SOMBA K'E/YELLOWKNIFE
Yellowknife's second mayor Gordon Albert Allen, whose brief reign dates back almost 60 years, has died. He was 94.

NNSL photo/graphic

Former city mayor George Albert Allen died at his home in Burlington, Ont., Feb. 19. Allen took over the mayoral position following the resignation of Yellowknife's first mayor Jock McNiven. Allen, who was an accountant with Giant Mine, moved to New Jersey in 1957 to work with Atlas Copco. - photo courtesy of Donna Collins

Born in Toronto on July 13, 1918, Allen served as mayor of Yellowknife from 1954 to 1955 where he was involved with a number of organizations in the community, including a stint as chair of the hospital board and school board before leaving town in 1957.

Allen died at home in Burlington, Ont., of natural causes on Feb. 19, but had been experiencing early onset dementia in recent years, said son Ken Allen, who lives in P.E.I.

"But he was still alert in a lot of ways," Ken said, adding he was suffering from Parkinson's Disease.

Gordon is also survived by his wife Merrill, 96, with whom he had been married for 69 years and eight months. The two had met in high school at Riverdale Collegiate in Toronto before getting married at Donlands United Church in the same city, in 1943.

After high school, Gordon briefly worked at the Stadacona Mine in Rouyn, Que., before joining the Canadian Air Force as a flight navigator with the Ferry Command. Following the war, Gordon returned to Stadacona but was soon transferred to Yellowknife.

“As a family it was great. It really was great,” recalled Merrill of living in the city.

“For the first few weeks, I had wondered what I had done to myself because there weren't too many (southern) women. I think there were only 10 of us at the mine. Once we got our feet wet and got our things together, we all got along just great.”

Merrill said Allen had been deputy mayor of the early town council under the first mayor Jock McNiven, most likely because he led the poll in the first municipal election. When McNiven was transferred to Port Radium after only a few months on the job, Allen took over the position.

He finished out the one-year term before the family left town for Allendale, N.J. in 1957, where Allen took on a job with Swedish mining equipment firm Atlas Copco, she said.

“At the time it seemed like a good idea (to leave) but I must confess, I sat in that plane and cried when I left Yellowknife. Everybody did,” she said.

Daughter Donna Collins said she hasn't been back to Yellowknife since the family left but she has warm memories of spending her early years with her dad in town.

"At that time Yellowknife was a great place," she said. "I remember going across the ice roads, and being in Old Town and riding in the dog sled.

"He was an accountant for the mine but he was also an accountant for a floating sawmill (Res Delta Timber Company). I would go with him a lot of times in the summer in the floatplane down to wherever the sawmill was to do their books."
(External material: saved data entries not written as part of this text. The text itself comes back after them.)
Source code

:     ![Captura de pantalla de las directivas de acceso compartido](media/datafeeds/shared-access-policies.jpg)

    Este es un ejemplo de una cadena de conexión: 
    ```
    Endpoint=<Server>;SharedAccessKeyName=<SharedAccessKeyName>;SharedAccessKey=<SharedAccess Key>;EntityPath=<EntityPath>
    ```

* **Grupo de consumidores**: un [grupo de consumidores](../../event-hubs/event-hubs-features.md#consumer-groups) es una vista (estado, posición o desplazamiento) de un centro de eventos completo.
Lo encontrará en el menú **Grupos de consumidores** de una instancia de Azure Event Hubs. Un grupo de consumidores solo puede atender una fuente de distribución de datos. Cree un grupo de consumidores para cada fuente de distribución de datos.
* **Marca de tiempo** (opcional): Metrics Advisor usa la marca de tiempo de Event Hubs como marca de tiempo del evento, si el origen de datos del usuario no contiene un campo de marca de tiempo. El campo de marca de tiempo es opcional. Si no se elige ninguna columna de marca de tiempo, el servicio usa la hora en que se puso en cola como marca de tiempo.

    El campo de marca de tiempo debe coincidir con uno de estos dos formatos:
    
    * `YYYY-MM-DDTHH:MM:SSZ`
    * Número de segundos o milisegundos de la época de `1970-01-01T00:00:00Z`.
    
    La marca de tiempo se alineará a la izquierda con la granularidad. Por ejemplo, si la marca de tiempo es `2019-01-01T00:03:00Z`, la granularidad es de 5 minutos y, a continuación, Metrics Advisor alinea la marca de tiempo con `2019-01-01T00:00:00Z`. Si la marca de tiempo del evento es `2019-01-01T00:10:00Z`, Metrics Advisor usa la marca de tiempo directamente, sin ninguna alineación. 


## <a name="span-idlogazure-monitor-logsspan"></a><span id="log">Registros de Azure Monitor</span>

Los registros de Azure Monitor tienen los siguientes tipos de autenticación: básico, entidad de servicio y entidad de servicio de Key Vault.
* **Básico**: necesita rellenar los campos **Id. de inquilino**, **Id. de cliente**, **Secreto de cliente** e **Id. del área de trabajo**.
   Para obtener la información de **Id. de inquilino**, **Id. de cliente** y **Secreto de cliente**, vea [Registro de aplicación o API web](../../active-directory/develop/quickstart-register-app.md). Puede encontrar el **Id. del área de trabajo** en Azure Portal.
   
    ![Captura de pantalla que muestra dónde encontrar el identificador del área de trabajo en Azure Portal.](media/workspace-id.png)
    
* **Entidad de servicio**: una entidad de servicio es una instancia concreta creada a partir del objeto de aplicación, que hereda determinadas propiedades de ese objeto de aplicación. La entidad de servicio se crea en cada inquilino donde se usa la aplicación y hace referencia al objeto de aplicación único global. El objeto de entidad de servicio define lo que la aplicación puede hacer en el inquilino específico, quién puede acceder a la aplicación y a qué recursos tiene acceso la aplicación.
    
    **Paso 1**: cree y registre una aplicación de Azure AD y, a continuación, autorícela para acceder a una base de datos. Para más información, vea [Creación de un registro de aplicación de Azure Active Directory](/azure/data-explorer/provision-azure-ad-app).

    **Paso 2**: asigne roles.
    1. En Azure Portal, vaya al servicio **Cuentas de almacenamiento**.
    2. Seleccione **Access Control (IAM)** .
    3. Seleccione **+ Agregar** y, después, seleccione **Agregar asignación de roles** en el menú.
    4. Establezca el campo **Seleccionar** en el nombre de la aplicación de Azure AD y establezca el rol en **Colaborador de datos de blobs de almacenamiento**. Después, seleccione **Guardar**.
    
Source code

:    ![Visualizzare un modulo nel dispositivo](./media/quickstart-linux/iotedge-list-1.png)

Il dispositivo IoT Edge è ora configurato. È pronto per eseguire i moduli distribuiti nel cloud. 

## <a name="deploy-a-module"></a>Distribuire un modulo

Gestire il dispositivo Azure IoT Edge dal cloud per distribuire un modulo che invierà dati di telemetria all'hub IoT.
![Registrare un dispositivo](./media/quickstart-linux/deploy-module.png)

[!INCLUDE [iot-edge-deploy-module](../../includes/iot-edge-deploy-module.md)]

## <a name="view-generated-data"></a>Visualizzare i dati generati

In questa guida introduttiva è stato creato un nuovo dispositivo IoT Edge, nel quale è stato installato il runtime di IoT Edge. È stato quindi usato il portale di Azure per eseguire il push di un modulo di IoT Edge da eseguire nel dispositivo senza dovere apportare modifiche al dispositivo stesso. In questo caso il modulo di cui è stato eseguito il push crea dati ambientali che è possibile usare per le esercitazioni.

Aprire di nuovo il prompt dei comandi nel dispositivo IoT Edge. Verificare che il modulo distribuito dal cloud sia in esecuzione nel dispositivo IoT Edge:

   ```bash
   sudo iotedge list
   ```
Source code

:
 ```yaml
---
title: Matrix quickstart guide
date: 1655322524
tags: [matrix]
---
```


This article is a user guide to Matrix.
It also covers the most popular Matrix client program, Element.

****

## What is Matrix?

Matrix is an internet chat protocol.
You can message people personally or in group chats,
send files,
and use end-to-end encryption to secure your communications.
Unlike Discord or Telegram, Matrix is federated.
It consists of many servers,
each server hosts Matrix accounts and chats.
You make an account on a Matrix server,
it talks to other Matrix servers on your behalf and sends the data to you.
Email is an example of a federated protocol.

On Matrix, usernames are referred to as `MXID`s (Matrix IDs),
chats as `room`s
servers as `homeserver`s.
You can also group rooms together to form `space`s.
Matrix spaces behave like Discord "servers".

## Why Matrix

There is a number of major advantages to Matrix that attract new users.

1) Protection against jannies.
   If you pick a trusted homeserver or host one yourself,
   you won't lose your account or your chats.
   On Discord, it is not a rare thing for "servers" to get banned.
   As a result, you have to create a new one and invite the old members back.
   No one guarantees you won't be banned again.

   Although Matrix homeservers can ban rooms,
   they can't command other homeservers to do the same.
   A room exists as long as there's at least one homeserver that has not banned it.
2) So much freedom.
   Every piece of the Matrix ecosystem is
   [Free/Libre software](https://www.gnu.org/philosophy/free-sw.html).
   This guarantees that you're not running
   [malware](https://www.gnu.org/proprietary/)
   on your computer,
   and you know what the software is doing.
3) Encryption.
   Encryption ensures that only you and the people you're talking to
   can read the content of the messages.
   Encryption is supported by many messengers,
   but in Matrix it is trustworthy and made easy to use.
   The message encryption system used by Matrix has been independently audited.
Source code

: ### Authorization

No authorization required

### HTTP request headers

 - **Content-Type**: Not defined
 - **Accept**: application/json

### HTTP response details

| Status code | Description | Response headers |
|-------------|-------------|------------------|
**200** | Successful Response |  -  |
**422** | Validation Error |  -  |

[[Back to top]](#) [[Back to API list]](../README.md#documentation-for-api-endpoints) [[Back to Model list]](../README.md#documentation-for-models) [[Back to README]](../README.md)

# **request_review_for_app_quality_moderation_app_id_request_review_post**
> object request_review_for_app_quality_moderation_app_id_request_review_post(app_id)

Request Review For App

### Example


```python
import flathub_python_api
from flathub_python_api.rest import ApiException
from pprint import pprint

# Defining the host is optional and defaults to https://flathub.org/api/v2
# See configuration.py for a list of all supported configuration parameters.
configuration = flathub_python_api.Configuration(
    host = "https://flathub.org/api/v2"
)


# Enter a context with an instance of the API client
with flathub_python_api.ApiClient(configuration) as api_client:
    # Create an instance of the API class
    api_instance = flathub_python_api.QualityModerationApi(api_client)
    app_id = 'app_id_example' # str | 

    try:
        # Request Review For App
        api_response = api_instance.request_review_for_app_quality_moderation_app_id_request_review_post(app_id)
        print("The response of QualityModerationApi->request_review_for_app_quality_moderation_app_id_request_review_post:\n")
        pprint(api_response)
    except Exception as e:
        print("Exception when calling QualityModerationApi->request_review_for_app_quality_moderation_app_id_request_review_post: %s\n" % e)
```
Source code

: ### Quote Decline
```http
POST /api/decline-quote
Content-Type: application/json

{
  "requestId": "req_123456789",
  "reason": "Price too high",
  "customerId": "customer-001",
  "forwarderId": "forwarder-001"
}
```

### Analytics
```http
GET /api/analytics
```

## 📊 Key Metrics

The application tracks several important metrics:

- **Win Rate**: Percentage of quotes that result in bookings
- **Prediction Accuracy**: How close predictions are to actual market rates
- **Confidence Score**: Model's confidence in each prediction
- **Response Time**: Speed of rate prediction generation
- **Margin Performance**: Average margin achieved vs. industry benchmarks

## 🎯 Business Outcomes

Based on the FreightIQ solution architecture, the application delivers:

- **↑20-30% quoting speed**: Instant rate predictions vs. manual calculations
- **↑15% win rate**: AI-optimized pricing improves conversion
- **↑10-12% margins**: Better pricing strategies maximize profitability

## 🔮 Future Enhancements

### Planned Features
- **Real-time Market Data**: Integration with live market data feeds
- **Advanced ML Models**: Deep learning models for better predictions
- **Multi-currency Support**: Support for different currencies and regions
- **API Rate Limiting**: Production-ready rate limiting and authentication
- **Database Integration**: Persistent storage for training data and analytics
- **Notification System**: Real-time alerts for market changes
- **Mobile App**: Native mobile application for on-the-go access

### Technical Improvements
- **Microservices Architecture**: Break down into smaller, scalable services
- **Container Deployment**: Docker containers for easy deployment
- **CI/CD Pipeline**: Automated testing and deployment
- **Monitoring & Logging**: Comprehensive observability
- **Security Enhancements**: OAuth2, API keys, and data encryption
Throughout their lives, Gordon travelled extensively. He and his family spent 13 years with Atlas Copco. before returning to Canada in 1969 when he took a job with the Lacana Mining Company in Toronto. He stayed with the company until his retirement in 1984.

Ken, who was born in Yellowknife in 1953, described his late father as a successful man who was popular and well-travelled.

"He was well-respected no matter where he was," said Ken.

Allen is also survived by daughter-in-law Janet Allen, grandchildren Amanda and Beth Collins, and great-grandchildren Abbey Raymond and Jackson Beaulieu.